Mughal emperor Aurangzeb always hated the glory of Hindu history and Hindu temples. He demolished several temples to build a mosque. The same he tried to do with Kailasa Temple. After his ordered to demolish of Kailasa temple in 1682, 1000 laborers worked day and night for over 3 years but they could only disfigure a few statues here and there. Aurangzeb finally gave up. The attempted destruction also shows how strong the rock is, but the same rock was carved to build this big temple from top to bottom.

The sad reality of Indian historians is that they glorify Mughals but ignore wonders like Kailasa Temple that is a real architectural Wonder.
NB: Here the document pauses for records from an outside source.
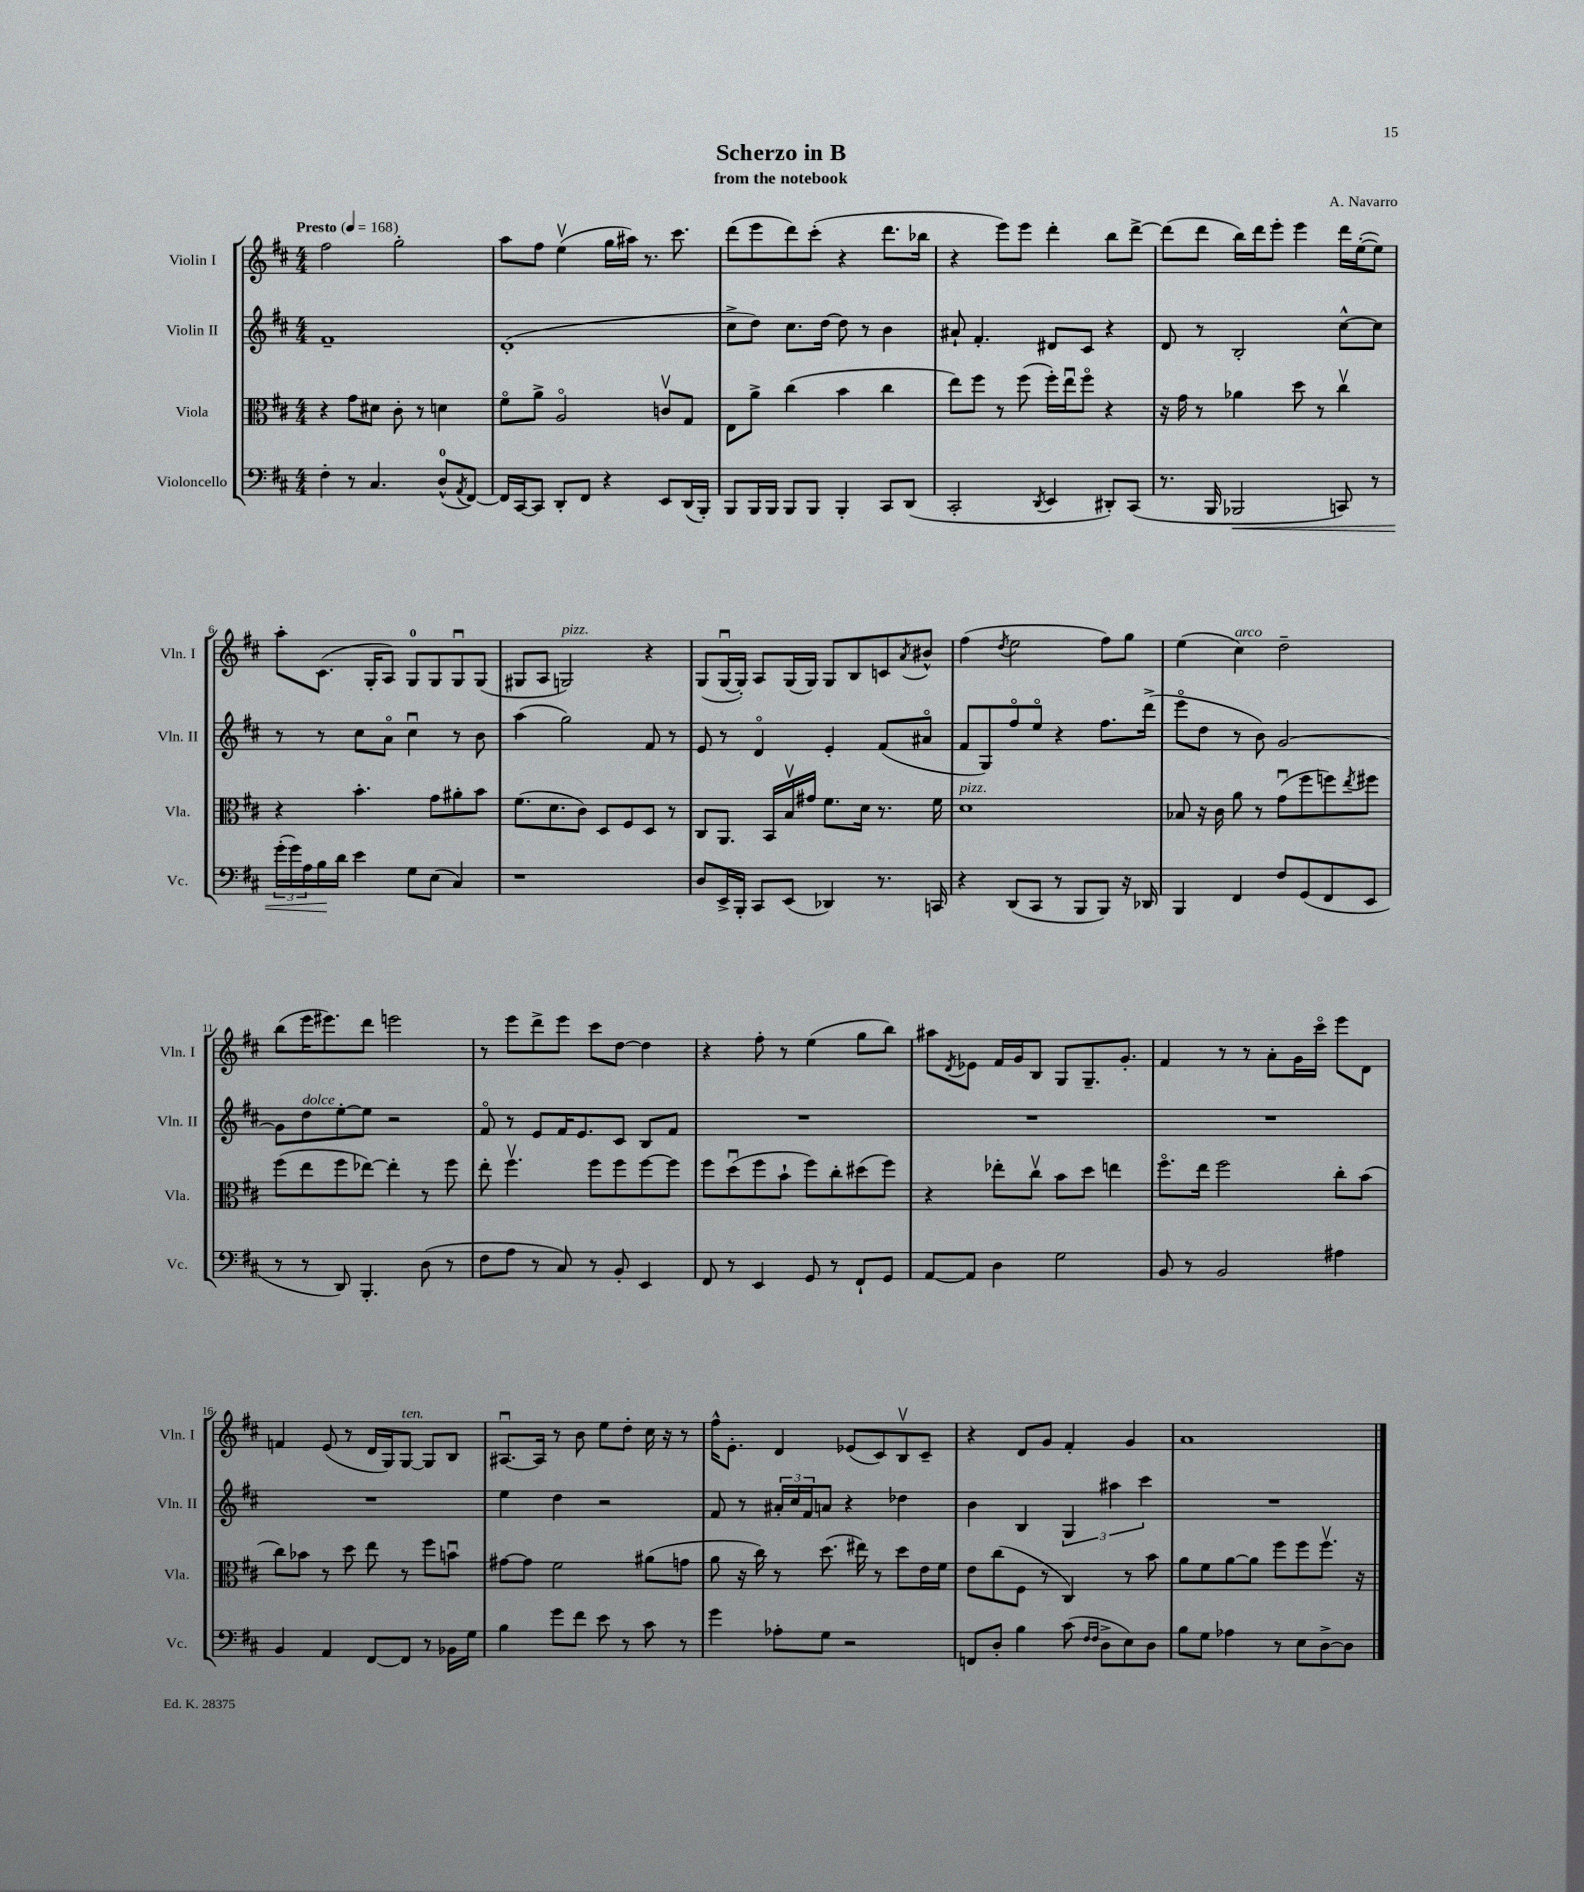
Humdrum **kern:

**kern	**kern	**kern	**kern
*staff4	*staff3	*staff2	*staff1
*clefF4	*clefC3	*clefG2	*clefG2
*k[f#c#]	*k[f#c#]	*k[f#c#]	*k[f#c#]
*M4/4	*M4/4	*M4/4	*M4/4
*MM168	*MM168	*MM168	*MM168
4F#'	4r	1f#~	2ff#
8r	8g	.	.
4.C#	8d#	.	.
.	8c#'	.	2gg'
.	8r	.	.
(8D^^	4d	.	.
8qAA	.	.	.
[8FF#)	.	.	.
=	=	=	=
16FF#]	8f#o	(1d'	8aa
[16CC#	.	.	.
8CC#]	8a^	.	8ff#
8DD'	2Ao	.	(4eev
8FF#	.	.	.
4r	.	.	16gg
.	.	.	16aa#)
.	.	.	8.r
8EE	8cv	.	.
.	.	.	8.ccc#
(16DD	8G	.	.
16BBB')	.	.	.
=	=	=	=
8BBB	8E	8cc#^	(8ddd
16BBB	8a^	8dd)	8eee
16BBB	.	.	.
8BBB	(4cc#	8.cc#	8ddd)
8BBB	.	.	(8ccc#'
.	.	[16dd	.
4BBB'	4b	8dd]	4r
.	.	8r	.
8CC#	4cc#	4b	8.ddd
(8DD	.	.	.
.	.	.	16bb-
=	=	=	=
2CC#'	8ee)	8a#`	4r
.	8ff#	4.f#'	.
.	8r	.	8eee)
.	(8ff#	.	8eee
8qDD	.	.	.
4EE	16ff#')	8d#	4ddd'
.	16eeu	.	.
.	8ff#o	8c#	.
8DD#')	4r	4r	8bb
(8CC#	.	.	[8ddd^
=	=	=	=
8.r	16r	8d	(8ddd]
.	16g	.	.
.	8r	8r	8ddd
16BBB	.	.	.
2BBB-	4a-	2B'	16bb)
.	.	.	16ddd
.	.	.	8eee'
.	8dd	.	4eee
.	8r	.	.
8CC)	4cc#v	[8cc#^^	16ddd
.	.	.	([16ee'
8r	.	8cc#]	8ee])
=	=	=	=
(24g'	4r	8r	8aa'
24g)	.	.	.
24A	.	.	.
16B	.	8r	(8.c#
16d	.	.	.
4e	4.b'	8cc#	.
.	.	.	16G'
.	.	8ao	8A)
8G	.	4cc#u	8G
(8E	8g	.	8G
4C#)	8a#'	8r	8Gu
.	8b	8b	(8G
=	=	=	=
1r	(8.f#	(4aa	8G#
.	.	.	8A
.	8.d	.	.
.	.	2gg)	2G)
.	8c#)	.	.
.	8D	.	.
.	8F#	.	.
.	8D	8f#	4r
.	8r	8r	.
=	=	=	=
8D	8C#	8e	(8G
16EE^	8.AA	8r	[16Gu
16BBB'	.	.	16G'])
8CC#	.	4do	8A
.	16BB	.	.
(8EE	16Bv	.	(16G
.	16g#	.	16G)
4DD-)	8.f#	4e'	8G
.	.	.	8B
.	16d	.	.
8.r	8.r	(8f#	8c
.	.	.	8qa
.	.	8a#o	8b#^^
16CC	16f#	.	.
=	=	=	=
4r	1d	8f#	(4ff#
.	.	8G)	.
.	.	.	8qdd
(8DD	.	8ff#o	2ee
8CC#	.	8eeo	.
8r	.	4r	.
8BBB	.	.	.
8BBB)	.	8.ff#	8ff#)
16r	.	.	8gg
16DD-	.	(16ddd^	.
=	=	=	=
4BBB	8B-	8eeeo	(4ee
.	16r	8dd	.
.	16c#	.	.
4FF#	8a	8r	4cc#)
.	8r	8b)	.
8F#	(8gu	[2g	2dd~
(8GG	8ff#	.	.
8FF#	8ff)	.	.
.	8qee	.	.
8EE	8ff#	.	.
=	=	=	=
8r	(8ff#	8g]	(8bb
8r	8ee	8dd	16eee
.	.	.	8.eee#)
8DD)	8ff#	[8ee'	.
4.BBB'	[8ee-)	8ee]	8ddd
.	4ee-']	2r	2eee
(8D	8r	.	.
8r	8ff#	.	.
=	=	=	=
8F#	8ee'	8f#o	8r
8A	4.ff#v	8r	8eee
8r	.	8e	8ddd^
8C#)	.	16f#	8eee
.	.	8.e	.
8r	8ff#	.	8ccc#
8BB'	8ff#	8c#	[8dd
4EE	[8ff#	8B	4dd]
.	8ff#]	8f#	.
=	=	=	=
8FF#	8ff#	1r	4r
8r	(8ddu	.	.
4EE	8ff#	.	8ff#'
.	8b`	.	8r
8GG	8ff#)	.	(4ee
8r	8cc#'	.	.
8FF#`	(8dd#	.	8gg
8GG	8ff#)	.	8bb)
=	=	=	=
[8AA	4r	1r	8aa#
.	.	.	8qd
8AA]	.	.	8e-
4D	8ee-'	.	16f#
.	.	.	16g
.	8cc#v	.	8B
2G	8b	.	8G
.	8dd	.	8.G~
.	4ee	.	.
.	.	.	8.g'
=	=	=	=
8BB	8.ff#o	1r	4f#
8r	.	.	.
.	16ee	.	.
2BB	2ff#	.	8r
.	.	.	8r
.	.	.	8a'
.	.	.	16g
.	.	.	16ccc#o
4A#	8cc#'	.	8eee
.	(8b	.	8d
=	=	=	=
4BB	8cc#)	1r	4f
.	8b-	.	.
4AA	8r	.	(8e
.	8dd	.	8r
[8FF#	8ee	.	16d
.	.	.	16G)
8FF#]	8r	.	[8G
8r	8ff#	.	8G]
16BB-	8bu	.	8B
16G	.	.	.
=	=	=	=
4B	[8g#	4ee	[8.A#u
.	8g#]	.	.
.	.	.	16A#]
8g	2f#	4dd	8r
8f#	.	.	8b
8e	.	2r	8ee
8r	.	.	8dd'
8c#	(8a#	.	16cc#
.	.	.	16r
8r	8g	.	8r
=	=	=	=
4g	8a	8f#	16ff#^^
.	.	.	8.e'
.	16r	8r	.
.	16cc#)	.	.
8A-'	8r	24a#'	4d
.	.	24cc#	.
.	.	24f#	.
8G	(8.dd	8a	.
2r	.	4r	(8e-
.	16ee#)	.	.
.	8r	.	8c#)
.	8dd	4dd-	8Bv
.	16e	.	8c#~
.	16f#	.	.
=	=	=	=
8FF	8e	4b	4r
8D'	(8cc#	.	.
4B	8F#	4B	8d
.	8r	.	8g
(8c#	4C#)	6G	4f#'
16qqF#	.	.	.
16qqF#	.	.	.
8D^	.	.	.
.	.	6aa#	.
8E)	8r	.	4g
.	.	6ccc#	.
8D	8b	.	.
=	=	=	=
8B	8a	1r	1a
8G	8f#	.	.
4A-	[8a	.	.
.	8a]	.	.
8r	8ff#	.	.
8E	8ff#	.	.
[8D^	8.ff#v	.	.
8D]	.	.	.
.	16r	.	.
==	==	==	==
*-	*-	*-	*-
How to reach the Kailasa temple?

Kailasha Temple is located at a distance of 30 km from Aurangabad city in Maharashtra. Aurangabad is well connected to Nagpur, Mumbai, and Pune by road. Its railway station is also connected to Mumbai, Ahmadabad, Hyderabad, Bhopal, Pune, Nagpur and Shirdi. Aurangabad also has an airport, so you can also take a flight from any major city.

From Aurangabad, You can hire an auto-riksha or a taxi for site seeing.

Kailasa Temple Entry fees

  • Rs. 10 per person (Indian)
  • Rs. 250 per person (Foreigner)
  • Rs. 25 per camera video photography

Where to stay?

Aurangabad is a popular tourists destination, so there are several hotels including luxury hotels like Hotel Ambassador Ajanta and Taj Residency. There are also several deluxe hotels to standard budget hotels. You can make your booking in advance.

Best time to visit Kailasa temple?

The best time to visit Aurangabad and see the Kailash Temple is the month of December. This is the time when Indian classical music festival is held at Ellora by the MTDC. If you are not interested in this festival, October to February is the best season.

Cave Timings: 6 AM to 6 PM on all days except Tuesdays.